### Activity
Reproduce all of the text in the data below word for word, and leave the pictures out of your answer.

Supplied information Start Marker

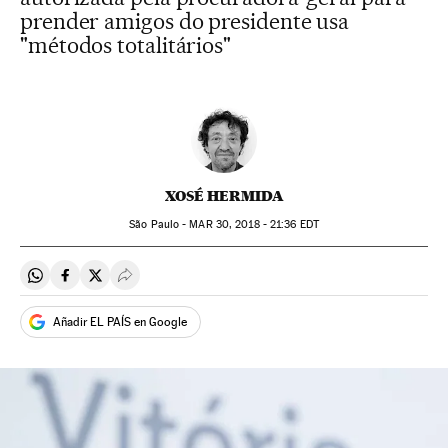
prender amigos do presidente usa
"métodos totalitários"
XOSÉ HERMIDA
São Paulo -
MAR
30, 2018 - 21:36
EDT
Compartir en Whatsapp
Compartir en Facebook
Compartir en Twitter
Desplegar Redes Sociales
Añadir EL PAÍS en Google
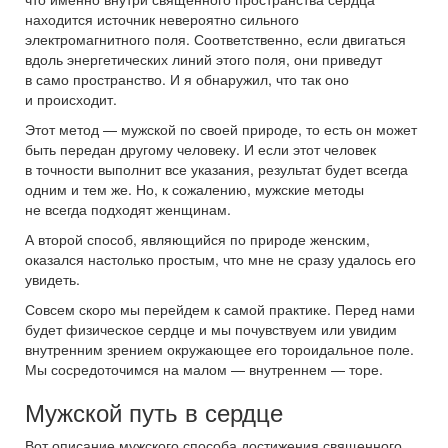
находится источник невероятно сильного
электромагнитного поля. Соответственно, если двигаться
вдоль энергетических линий этого поля, они приведут
в само пространство. И я обнаружил, что так оно
и происходит.
Этот метод — мужской по своей природе, то есть он может
быть передан другому человеку. И если этот человек
в точности выполнит все указания, результат будет всегда
одним и тем же. Но, к сожалению, мужские методы
не всегда подходят женщинам.
А второй способ, являющийся по природе женским,
оказался настолько простым, что мне не сразу удалось его
увидеть.
Совсем скоро мы перейдем к самой практике. Перед нами
будет физическое сердце и мы почувствуем или увидим
внутренним зрением окружающее его тороидальное поле.
Мы сосредоточимся на малом — внутреннем — торе.
Мужской путь в сердце
Вот описание мужского способа достижения священного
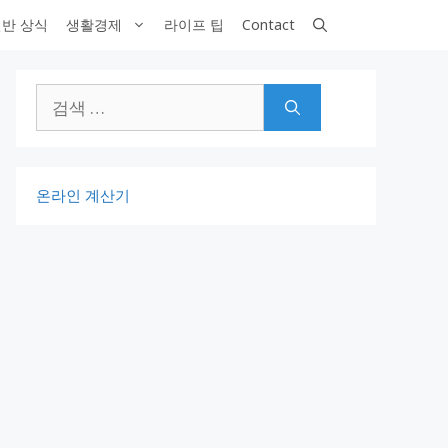
반 상식
생활경제
라이프 팁
Contact
검
색:
온라인 계산기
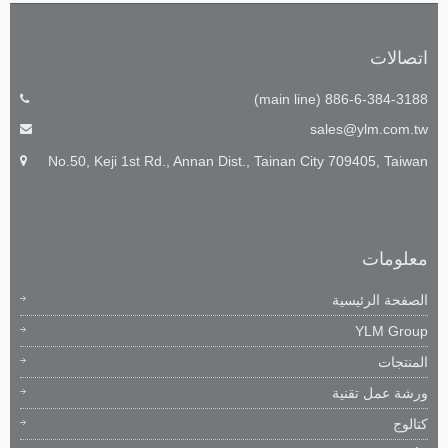
اتصالات
886-6-384-3188 (main line)
sales@ylm.com.tw
No.50, Keji 1st Rd., Annan Dist., Tainan City 709405, Taiwan
معلومات
الصفحة الرئيسية
YLM Group
المنتجات
ورشة عمل تقنية
كتالوج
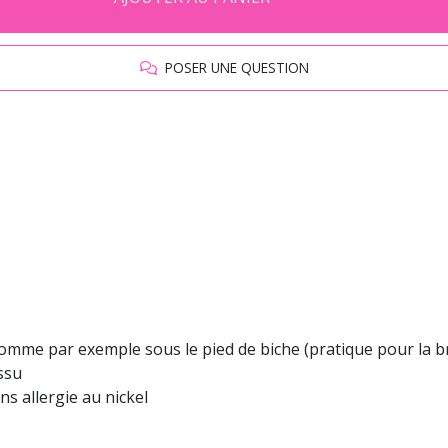
POSER UNE QUESTION
s comme par exemple sous le pied de biche (pratique pour la 
ssu
ns allergie au nickel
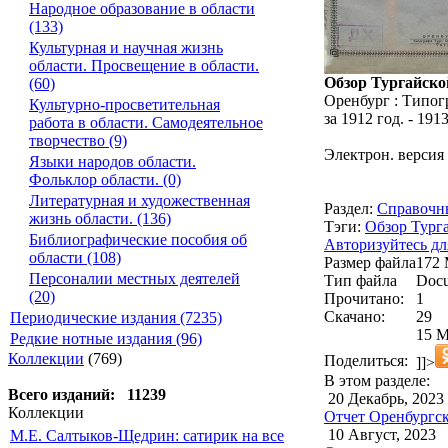
Народное образование в области
(133)
Культурная и научная жизнь
области. Просвещение в области.
Обзор Тургайской
(60)
Оренбург : Типог
Культурно-просветительная
за 1912 год. - 1913.
работа в области. Самодеятельное
творчество (9)
Электрон. версия
Языки народов области.
Фольклор области. (0)
Литературная и художественная
Раздел:
Справочны
жизнь области. (136)
Тэги:
Обзор Тург
Библиографические пособия об
Авторизуйтесь дл
области (108)
Размер файла
172
Персоналии местных деятелей
Тип файла
Docu
(20)
Прочитано:
1
Скачано:
29
Периодические издания (7235)
15 М
Редкие нотные издания (96)
Коллекции
(769)
Поделиться:
]]>
В этом разделе:
Всего изданий: 11239
20 Декабрь, 2023
Коллекции
Отчет Оренбургск
10 Август, 2023
М.Е. Салтыков-Щедрин: сатирик на все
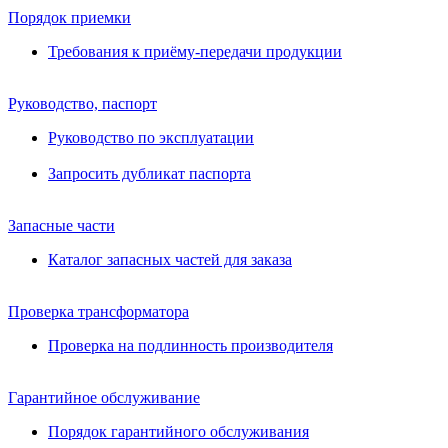
Порядок приемки
Требования к приёму-передачи продукции
Руководство, паспорт
Руководство по эксплуатации
Запросить дубликат паспорта
Запасные части
Каталог запасных частей для заказа
Проверка трансформатора
Проверка на подлинность производителя
Гарантийное обслуживание
Порядок гарантийного обслуживания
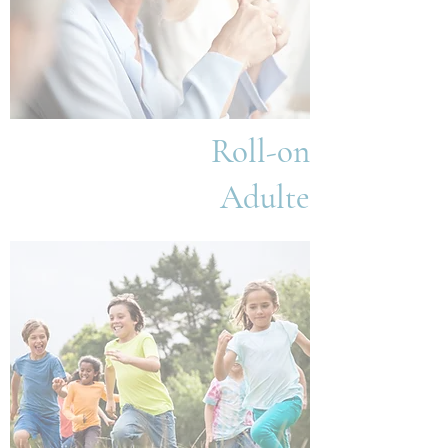
Adulte
Roll-on
Adulte
Roll-on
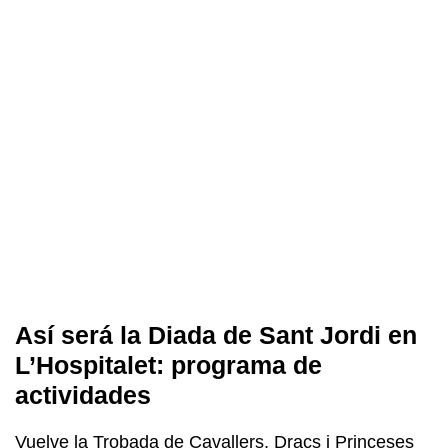
Así será la Diada de Sant Jordi en
L’Hospitalet: programa de
actividades
Vuelve la Trobada de Cavallers, Dracs i Princeses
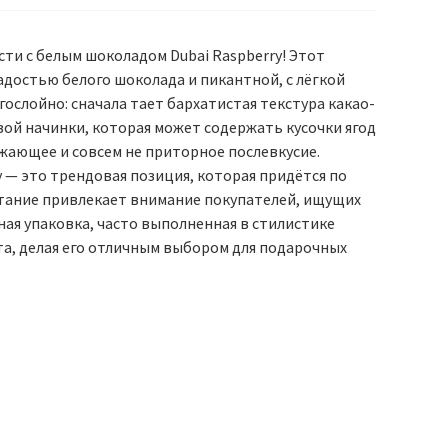
ти с белым шоколадом Dubai Raspberry! Этот
достью белого шоколада и пикантной, с лёгкой
ослойно: сначала тает бархатистая текстура какао-
ой начинки, которая может содержать кусочки ягод
ежающее и совсем не приторное послевкусие.
 — это трендовая позиция, которая придётся по
етание привлекает внимание покупателей, ищущих
ая упаковка, часто выполненная в стилистике
, делая его отличным выбором для подарочных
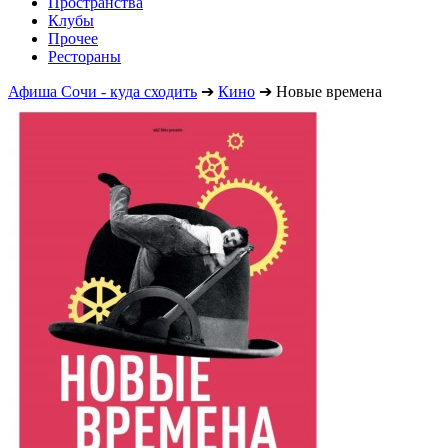
Пространства
Клубы
Прочее
Рестораны
Афиша Сочи - куда сходить
➔
Кино
➔
Новые времена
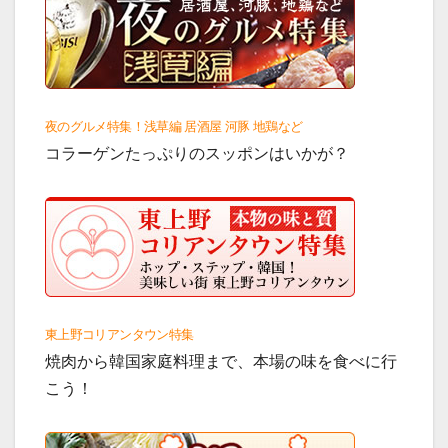
夜のグルメ特集！浅草編 居酒屋 河豚 地鶏など
コラーゲンたっぷりのスッポンはいかが？
東上野コリアンタウン特集
焼肉から韓国家庭料理まで、本場の味を食べに行
こう！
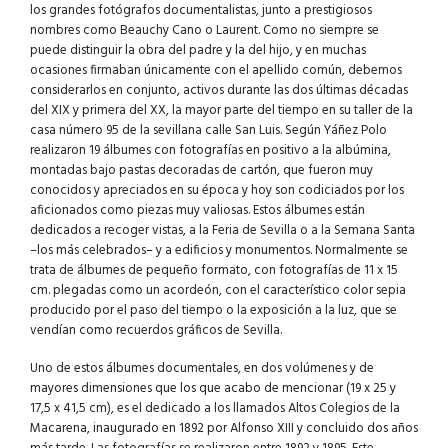
los grandes fotógrafos documentalistas, junto a prestigiosos
nombres como Beauchy Cano o Laurent. Como no siempre se
puede distinguir la obra del padre y la del hijo, y en muchas
ocasiones firmaban únicamente con el apellido común, debemos
considerarlos en conjunto, activos durante las dos últimas décadas
del XIX y primera del XX, la mayor parte del tiempo en su taller de la
casa número 95 de la sevillana calle San Luis. Según Yáñez Polo
realizaron 19 álbumes con fotografías en positivo a la albúmina,
montadas bajo pastas decoradas de cartón, que fueron muy
conocidos y apreciados en su época y hoy son codiciados por los
aficionados como piezas muy valiosas. Estos álbumes están
dedicados a recoger vistas, a la Feria de Sevilla o a la Semana Santa
–los más celebrados– y a edificios y monumentos. Normalmente se
trata de álbumes de pequeño formato, con fotografías de 11 x 15
cm. plegadas como un acordeón, con el característico color sepia
producido por el paso del tiempo o la exposición a la luz, que se
vendían como recuerdos gráficos de Sevilla.
Uno de estos álbumes documentales, en dos volúmenes y de
mayores dimensiones que los que acabo de mencionar (19 x 25 y
17,5 x 41,5 cm), es el dedicado a los llamados Altos Colegios de la
Macarena, inaugurado en 1892 por Alfonso XIII y concluido dos años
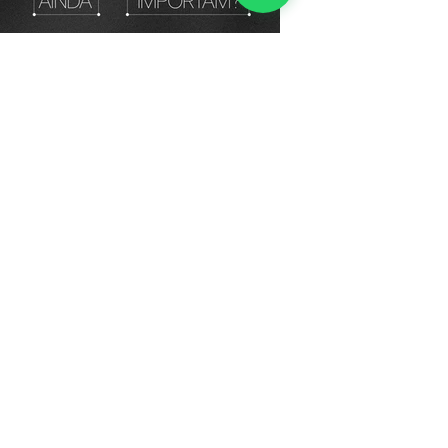
Arquétipos de Marca: O
Branding Emocional que
Conecta Pessoas e
Negócios
Seguir trends já não é o
suficiente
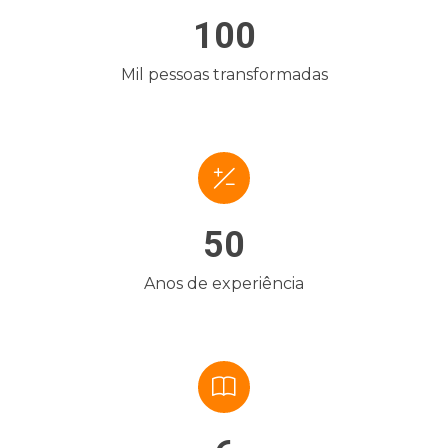
100
Mil pessoas transformadas
50
Anos de experiência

Supplied information End Marker

### Task solution
prender amigos do presidente usa
"métodos totalitários"
XOSÉ HERMIDA
São Paulo -
MAR
30, 2018 - 21:36
EDT
Compartir en Whatsapp
Compartir en Facebook
Compartir en Twitter
Desplegar Redes Sociales
Añadir EL PAÍS en Google
находится источник невероятно сильного
электромагнитного поля. Соответственно, если двигаться
вдоль энергетических линий этого поля, они приведут
в само пространство. И я обнаружил, что так оно
и происходит.
Этот метод — мужской по своей природе, то есть он может
быть передан другому человеку. И если этот человек
в точности выполнит все указания, результат будет всегда
одним и тем же. Но, к сожалению, мужские методы
не всегда подходят женщинам.
А второй способ, являющийся по природе женским,
оказался настолько простым, что мне не сразу удалось его
увидеть.
Совсем скоро мы перейдем к самой практике. Перед нами
будет физическое сердце и мы почувствуем или увидим
внутренним зрением окружающее его тороидальное поле.
Мы сосредоточимся на малом — внутреннем — торе.
Мужской путь в сердце
Вот описание мужского способа достижения священного
반 상식
생활경제
라이프 팁
Contact
검
색:
온라인 계산기
اتصالات
886-6-384-3188 (main line)
sales@ylm.com.tw
No.50, Keji 1st Rd., Annan Dist., Tainan City 709405, Taiwan
معلومات
الصفحة الرئيسية
YLM Group
المنتجات
ورشة عمل تقنية
كتالوج
POSER UNE QUESTION
s comme par exemple sous le pied de biche (pratique pour la 
ssu
ns allergie au nickel
Народное образование в области
(133)
Культурная и научная жизнь
области. Просвещение в области.
Обзор Тургайской
(60)
Оренбург : Типог
Культурно-просветительная
за 1912 год. - 1913.
работа в области. Самодеятельное
творчество (9)
Электрон. версия
Языки народов области.
Фольклор области. (0)
Литературная и художественная
Раздел:
Справочны
жизнь области. (136)
Тэги:
Обзор Тург
Библиографические пособия об
Авторизуйтесь дл
области (108)
Размер файла
172
Персоналии местных деятелей
Тип файла
Docu
(20)
Прочитано:
1
Скачано:
29
Периодические издания (7235)
15 М
Редкие нотные издания (96)
Коллекции
(769)
Поделиться:
]]>
В этом разделе:
Всего изданий: 11239
20 Декабрь, 2023
Коллекции
Отчет Оренбургск
10 Август, 2023
М.Е. Салтыков-Щедрин: сатирик на все
Порядок приемки
Требования к приёму-передачи продукции
Руководство, паспорт
Руководство по эксплуатации
Запросить дубликат паспорта
Запасные части
Каталог запасных частей для заказа
Проверка трансформатора
Проверка на подлинность производителя
Гарантийное обслуживание
Порядок гарантийного обслуживания
Adulte
Roll-on
Adulte
Roll-on
Así será la Diada de Sant Jordi en
L’Hospitalet: programa de
actividades
Vuelve la Trobada de Cavallers, Dracs i Princeses
ти с белым шоколадом Dubai Raspberry! Этот
достью белого шоколада и пикантной, с лёгкой
ослойно: сначала тает бархатистая текстура какао-
ой начинки, которая может содержать кусочки ягод
ежающее и совсем не приторное послевкусие.
 — это трендовая позиция, которая придётся по
етание привлекает внимание покупателей, ищущих
ая упаковка, часто выполненная в стилистике
, делая его отличным выбором для подарочных
Пространства
Клубы
Прочее
Рестораны
Афиша Сочи - куда сходить
➔
Кино
➔
Новые времена
夜のグルメ特集！浅草編 居酒屋 河豚 地鶏など
コラーゲンたっぷりのスッポンはいかが？
東上野コリアンタウン特集
焼肉から韓国家庭料理まで、本場の味を食べに行
こう！
los grandes fotógrafos documentalistas, junto a prestigiosos
nombres como Beauchy Cano o Laurent. Como no siempre se
puede distinguir la obra del padre y la del hijo, y en muchas
ocasiones firmaban únicamente con el apellido común, debemos
considerarlos en conjunto, activos durante las dos últimas décadas
del XIX y primera del XX, la mayor parte del tiempo en su taller de la
casa número 95 de la sevillana calle San Luis. Según Yáñez Polo
realizaron 19 álbumes con fotografías en positivo a la albúmina,
montadas bajo pastas decoradas de cartón, que fueron muy
conocidos y apreciados en su época y hoy son codiciados por los
aficionados como piezas muy valiosas. Estos álbumes están
dedicados a recoger vistas, a la Feria de Sevilla o a la Semana Santa
–los más celebrados– y a edificios y monumentos. Normalmente se
trata de álbumes de pequeño formato, con fotografías de 11 x 15
cm. plegadas como un acordeón, con el característico color sepia
producido por el paso del tiempo o la exposición a la luz, que se
vendían como recuerdos gráficos de Sevilla.
Uno de estos álbumes documentales, en dos volúmenes y de
mayores dimensiones que los que acabo de mencionar (19 x 25 y
17,5 x 41,5 cm), es el dedicado a los llamados Altos Colegios de la
Macarena, inaugurado en 1892 por Alfonso XIII y concluido dos años
Arquétipos de Marca: O
Branding Emocional que
Conecta Pessoas e
Negócios
Seguir trends já não é o
suficiente
100
Mil pessoas transformadas
50
Anos de experiência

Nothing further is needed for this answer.